→ Prompt
Below is a listing; reproduce each line of it exactly.

[Items from a dataset]
****

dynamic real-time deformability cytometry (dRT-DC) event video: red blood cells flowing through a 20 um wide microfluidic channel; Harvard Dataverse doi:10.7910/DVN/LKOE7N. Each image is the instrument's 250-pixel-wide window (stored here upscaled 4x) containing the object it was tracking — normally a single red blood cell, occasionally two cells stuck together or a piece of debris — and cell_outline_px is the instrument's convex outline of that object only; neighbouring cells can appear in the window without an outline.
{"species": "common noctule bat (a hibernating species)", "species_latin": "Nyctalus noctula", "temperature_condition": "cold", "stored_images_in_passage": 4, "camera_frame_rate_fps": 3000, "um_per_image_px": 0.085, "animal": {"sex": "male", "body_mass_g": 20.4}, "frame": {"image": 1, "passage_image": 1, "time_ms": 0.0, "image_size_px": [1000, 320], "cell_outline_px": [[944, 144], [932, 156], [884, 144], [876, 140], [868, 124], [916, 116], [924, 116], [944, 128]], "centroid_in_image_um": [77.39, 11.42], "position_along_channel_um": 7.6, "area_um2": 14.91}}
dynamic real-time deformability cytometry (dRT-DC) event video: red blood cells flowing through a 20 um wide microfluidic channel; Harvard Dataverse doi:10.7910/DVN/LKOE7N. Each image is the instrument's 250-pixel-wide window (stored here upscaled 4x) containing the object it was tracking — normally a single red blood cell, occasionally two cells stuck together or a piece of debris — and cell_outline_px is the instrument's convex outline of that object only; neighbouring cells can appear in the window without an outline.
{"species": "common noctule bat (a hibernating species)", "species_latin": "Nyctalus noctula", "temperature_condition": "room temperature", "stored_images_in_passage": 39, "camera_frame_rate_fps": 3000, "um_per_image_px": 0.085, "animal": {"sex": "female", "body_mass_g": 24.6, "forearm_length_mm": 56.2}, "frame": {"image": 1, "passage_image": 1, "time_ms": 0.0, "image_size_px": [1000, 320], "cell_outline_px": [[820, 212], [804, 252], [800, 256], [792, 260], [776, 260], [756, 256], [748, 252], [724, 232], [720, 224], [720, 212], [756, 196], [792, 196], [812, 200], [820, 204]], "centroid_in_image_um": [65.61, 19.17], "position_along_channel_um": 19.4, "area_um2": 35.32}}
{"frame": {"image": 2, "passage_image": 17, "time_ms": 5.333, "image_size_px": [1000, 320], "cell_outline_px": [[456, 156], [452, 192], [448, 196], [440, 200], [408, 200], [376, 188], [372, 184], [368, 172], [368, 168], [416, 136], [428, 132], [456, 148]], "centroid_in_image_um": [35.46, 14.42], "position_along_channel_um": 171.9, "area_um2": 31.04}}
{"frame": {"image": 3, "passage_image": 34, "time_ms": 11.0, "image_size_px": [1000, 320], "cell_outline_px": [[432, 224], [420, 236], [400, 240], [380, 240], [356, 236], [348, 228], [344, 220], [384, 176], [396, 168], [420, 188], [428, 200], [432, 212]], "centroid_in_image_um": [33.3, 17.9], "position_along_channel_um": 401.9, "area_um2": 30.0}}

****

→ Response to the task
dynamic real-time deformability cytometry (dRT-DC) event video: red blood cells flowing through a 20 um wide microfluidic channel; Harvard Dataverse doi:10.7910/DVN/LKOE7N. Each image is the instrument's 250-pixel-wide window (stored here upscaled 4x) containing the object it was tracking — normally a single red blood cell, occasionally two cells stuck together or a piece of debris — and cell_outline_px is the instrument's convex outline of that object only; neighbouring cells can appear in the window without an outline.
{"species": "common noctule bat (a hibernating species)", "species_latin": "Nyctalus noctula", "temperature_condition": "cold", "stored_images_in_passage": 4, "camera_frame_rate_fps": 3000, "um_per_image_px": 0.085, "animal": {"sex": "male", "body_mass_g": 20.4}, "frame": {"image": 1, "passage_image": 1, "time_ms": 0.0, "image_size_px": [1000, 320], "cell_outline_px": [[944, 144], [932, 156], [884, 144], [876, 140], [868, 124], [916, 116], [924, 116], [944, 128]], "centroid_in_image_um": [77.39, 11.42], "position_along_channel_um": 7.6, "area_um2": 14.91}}
dynamic real-time deformability cytometry (dRT-DC) event video: red blood cells flowing through a 20 um wide microfluidic channel; Harvard Dataverse doi:10.7910/DVN/LKOE7N. Each image is the instrument's 250-pixel-wide window (stored here upscaled 4x) containing the object it was tracking — normally a single red blood cell, occasionally two cells stuck together or a piece of debris — and cell_outline_px is the instrument's convex outline of that object only; neighbouring cells can appear in the window without an outline.
{"species": "common noctule bat (a hibernating species)", "species_latin": "Nyctalus noctula", "temperature_condition": "room temperature", "stored_images_in_passage": 39, "camera_frame_rate_fps": 3000, "um_per_image_px": 0.085, "animal": {"sex": "female", "body_mass_g": 24.6, "forearm_length_mm": 56.2}, "frame": {"image": 1, "passage_image": 1, "time_ms": 0.0, "image_size_px": [1000, 320], "cell_outline_px": [[820, 212], [804, 252], [800, 256], [792, 260], [776, 260], [756, 256], [748, 252], [724, 232], [720, 224], [720, 212], [756, 196], [792, 196], [812, 200], [820, 204]], "centroid_in_image_um": [65.61, 19.17], "position_along_channel_um": 19.4, "area_um2": 35.32}}
{"frame": {"image": 2, "passage_image": 17, "time_ms": 5.333, "image_size_px": [1000, 320], "cell_outline_px": [[456, 156], [452, 192], [448, 196], [440, 200], [408, 200], [376, 188], [372, 184], [368, 172], [368, 168], [416, 136], [428, 132], [456, 148]], "centroid_in_image_um": [35.46, 14.42], "position_along_channel_um": 171.9, "area_um2": 31.04}}
{"frame": {"image": 3, "passage_image": 34, "time_ms": 11.0, "image_size_px": [1000, 320], "cell_outline_px": [[432, 224], [420, 236], [400, 240], [380, 240], [356, 236], [348, 228], [344, 220], [384, 176], [396, 168], [420, 188], [428, 200], [432, 212]], "centroid_in_image_um": [33.3, 17.9], "position_along_channel_um": 401.9, "area_um2": 30.0}}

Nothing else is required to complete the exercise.